While this is an industry-wide issue, we will focus on California in order to illustrate how problematic it truly is. In March of 2010, the California Workers’ Compensation Institute (CWCI) issued its latest scorecard for the California Trucking Industry. Over eight years, $480 million dollars was paid in medical and indemnity costs alone. The study found that, even though this industry accounted for only 1% of all California industrial claims, they accounted for 1.8% of the state’s workers’ compensation paid benefits. It was also found that medical and indemnity payments were higher than any other industry. The average lost-time direct claim cost at $18,587 is 41% higher than the industry average in California.

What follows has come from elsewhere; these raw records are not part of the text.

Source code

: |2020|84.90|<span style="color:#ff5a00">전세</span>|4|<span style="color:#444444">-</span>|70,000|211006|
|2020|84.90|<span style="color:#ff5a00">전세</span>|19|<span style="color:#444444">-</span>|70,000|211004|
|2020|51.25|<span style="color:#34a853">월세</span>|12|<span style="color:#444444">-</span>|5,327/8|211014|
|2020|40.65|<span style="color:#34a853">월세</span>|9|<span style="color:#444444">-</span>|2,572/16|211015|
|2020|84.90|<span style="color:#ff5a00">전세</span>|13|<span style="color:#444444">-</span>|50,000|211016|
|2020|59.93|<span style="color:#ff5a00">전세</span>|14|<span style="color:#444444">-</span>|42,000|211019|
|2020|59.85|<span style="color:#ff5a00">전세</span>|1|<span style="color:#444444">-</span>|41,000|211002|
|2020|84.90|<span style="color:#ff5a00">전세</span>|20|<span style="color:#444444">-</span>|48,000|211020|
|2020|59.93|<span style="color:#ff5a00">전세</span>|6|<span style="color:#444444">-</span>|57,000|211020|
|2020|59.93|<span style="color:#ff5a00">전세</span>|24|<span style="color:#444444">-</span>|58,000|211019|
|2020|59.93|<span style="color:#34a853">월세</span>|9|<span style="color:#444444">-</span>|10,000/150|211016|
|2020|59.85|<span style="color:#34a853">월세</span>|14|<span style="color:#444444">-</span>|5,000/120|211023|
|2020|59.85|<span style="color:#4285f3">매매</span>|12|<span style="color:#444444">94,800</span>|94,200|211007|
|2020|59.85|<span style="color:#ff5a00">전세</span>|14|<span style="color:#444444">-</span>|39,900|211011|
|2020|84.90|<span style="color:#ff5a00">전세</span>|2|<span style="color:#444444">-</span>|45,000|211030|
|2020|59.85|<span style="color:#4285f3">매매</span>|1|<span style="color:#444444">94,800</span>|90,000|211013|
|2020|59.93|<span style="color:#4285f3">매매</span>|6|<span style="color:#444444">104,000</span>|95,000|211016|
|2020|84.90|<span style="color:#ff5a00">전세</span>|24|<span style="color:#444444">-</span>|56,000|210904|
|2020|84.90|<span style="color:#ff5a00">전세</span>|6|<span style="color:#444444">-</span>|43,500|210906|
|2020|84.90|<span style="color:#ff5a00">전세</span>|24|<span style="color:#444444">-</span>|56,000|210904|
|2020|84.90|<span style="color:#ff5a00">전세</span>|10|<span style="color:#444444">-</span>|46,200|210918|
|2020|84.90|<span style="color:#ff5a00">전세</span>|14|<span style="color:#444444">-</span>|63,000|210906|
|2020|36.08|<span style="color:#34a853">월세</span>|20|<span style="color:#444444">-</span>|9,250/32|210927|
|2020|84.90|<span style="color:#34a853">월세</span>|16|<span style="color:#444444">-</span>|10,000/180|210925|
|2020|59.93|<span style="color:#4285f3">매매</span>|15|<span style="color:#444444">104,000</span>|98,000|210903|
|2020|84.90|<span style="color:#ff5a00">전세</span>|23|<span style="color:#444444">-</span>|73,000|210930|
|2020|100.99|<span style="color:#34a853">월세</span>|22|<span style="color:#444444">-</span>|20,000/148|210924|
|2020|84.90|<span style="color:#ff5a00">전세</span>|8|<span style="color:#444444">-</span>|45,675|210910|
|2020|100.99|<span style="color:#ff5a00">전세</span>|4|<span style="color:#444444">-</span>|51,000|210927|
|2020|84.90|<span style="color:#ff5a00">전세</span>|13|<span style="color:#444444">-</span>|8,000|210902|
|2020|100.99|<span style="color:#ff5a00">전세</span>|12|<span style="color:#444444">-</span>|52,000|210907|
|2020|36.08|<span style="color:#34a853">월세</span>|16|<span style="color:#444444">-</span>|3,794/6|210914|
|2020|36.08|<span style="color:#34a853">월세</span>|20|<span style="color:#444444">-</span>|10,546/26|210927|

The indirect costs in this industry range from a 2x to a 10x multiple, and in an industry known for low profit margins, controlling costs is critical.
It should also be noted that California can retain jurisdiction of a workers’ compensation claim even if the injury did not occur in that state; the employee only has to live in California, drive through California or have been hired out of California. This is such a significant problem that in 2010 the U.S. Department of Transportation initiated the Compliance Safety Accountability measure of driver’s fitness. This is specific to transportation, is publicly available, and the ratings are tied to insurance rates and letters of credit.

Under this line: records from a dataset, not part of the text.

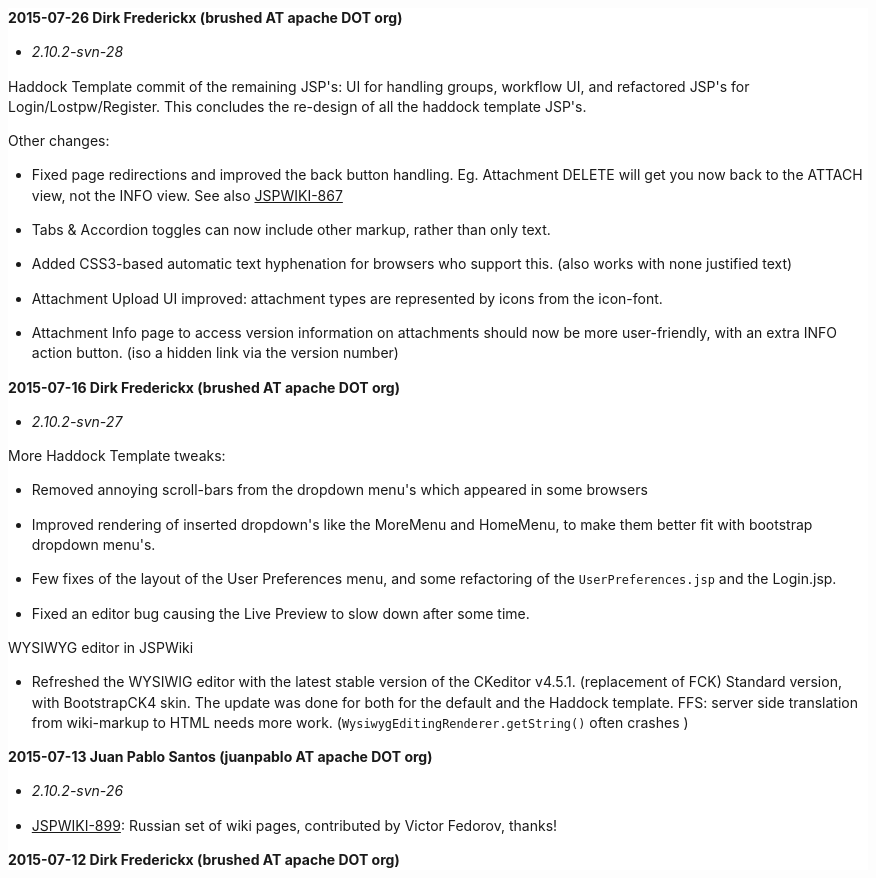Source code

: 
**2015-07-26  Dirk Frederickx (brushed AT apache DOT org)**

* _2.10.2-svn-28_

Haddock Template commit of the remaining JSP's: UI for handling groups,
workflow UI, and refactored JSP's for Login/Lostpw/Register.
This concludes the re-design of all the haddock template JSP's.

Other changes:

* Fixed page redirections and improved the back button handling.
  Eg. Attachment DELETE will get you now back to the ATTACH view,
  not the INFO view.  See also [JSPWIKI-867](https://issues.apache.org/jira/browse/JSPWIKI-867)

* Tabs & Accordion toggles can now include other markup, rather than only text.

* Added CSS3-based automatic text hyphenation for browsers who support this.
  (also works with none justified text)

* Attachment Upload UI improved: attachment types are represented by icons
  from the icon-font.

* Attachment Info page to access version information on attachments
  should now be more user-friendly, with an extra INFO action button.
  (iso a hidden link via the version number)


**2015-07-16  Dirk Frederickx (brushed AT apache DOT org)**

* _2.10.2-svn-27_

More Haddock Template tweaks:

* Removed annoying scroll-bars from the dropdown menu's which appeared in some browsers

* Improved rendering of inserted dropdown's like the MoreMenu and HomeMenu,
  to make them better fit with bootstrap dropdown menu's.

* Few fixes of the layout of the User Preferences menu, and some refactoring
  of the `UserPreferences.jsp` and the Login.jsp.

* Fixed an editor bug causing the Live Preview to slow down after some time.

WYSIWYG editor in JSPWiki

* Refreshed the WYSIWIG editor with the latest stable version of the
  CKeditor v4.5.1. (replacement of FCK) Standard version, with BootstrapCK4 skin.
  The update was done for both for the default and the Haddock template.
  FFS: server side translation from wiki-markup to HTML needs more work.
  (`WysiwygEditingRenderer.getString()` often crashes )


**2015-07-13  Juan Pablo Santos (juanpablo AT apache DOT org)**

* _2.10.2-svn-26_

* [JSPWIKI-899](https://issues.apache.org/jira/browse/JSPWIKI-899): Russian set of wiki pages, contributed by Victor Fedorov, thanks!

**2015-07-12  Dirk Frederickx (brushed AT apache DOT org)**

With the numerous reforms taking place in 2013 and the Centers for Medicare and Medicaid Services (CMS) Mandatory Reporting Act, it is now essential that employers become proactive and only accept claims that arise out of the course and scope of employment. Medicare has mandated all work-related and general liability injuries be reported to CMS in an electronic format. This means that CMS has the mechanism to look back and identify work comp-related medical care payments made by Medicare. This is a retroactive statute that will ultimately hold the employer and/or insurance carrier responsible for these payments.
Should CMS have to pursue the employer in court, the amount owed is doubled. The insured or employer could pay the future medical cost twice — once to the claimant at settlement and later when Medicare seeks reimbursement of the medical care they paid on behalf of the claimant. There is no statute of limitations on compliance with the MSA requirements. CMS can review claims closed last year, five years ago, or even longer to check for compliance. Penalties and fees for noncompliance are $1,000 per day if medical care is not paid within 30 days.
Historically, soft tissue injuries have been difficult to diagnose and even harder to treat due to the broad spectrum of disorders related to soft tissue. Most diagnostic tests are not designed to address Musculoskeletal Disorders and are unable to document the presence of pain or loss of function … two key complaints.
Employers need a way to manage their Musculoskeletal Disorder exposure and provide better care to their injured workers. The key to managing this problem is for employers to obtain the ability to only accept claims that arise out of the course and scope of employment. The only viable solution for employers is to conduct a baseline soft tissue assessment in order to establish pre-injury status. The baseline must be job and body part specific and objective to comply with the Americans with Disabilities Act Amendments Act of 2008.
The baseline assessments are not read or interpreted unless and until there is an injury. By not identifying a potential disability, employers are able to conduct baseline assessments on new hires as well as existing employees while maintaining compliance with the Americans with Disabilities Act Amendments Act. If there is a soft tissue injury, the employee is sent for a post-loss assessment to determine what and if there is any change from the baseline assessment. If no change is noted (no acute pathology), then there is no valid claim. This proven baseline program is known as the EFA Soft Tissue Management Program (EFA-STM Program), which utilizes the Electrodiagnostic Functional Assessment to objectively provide this data.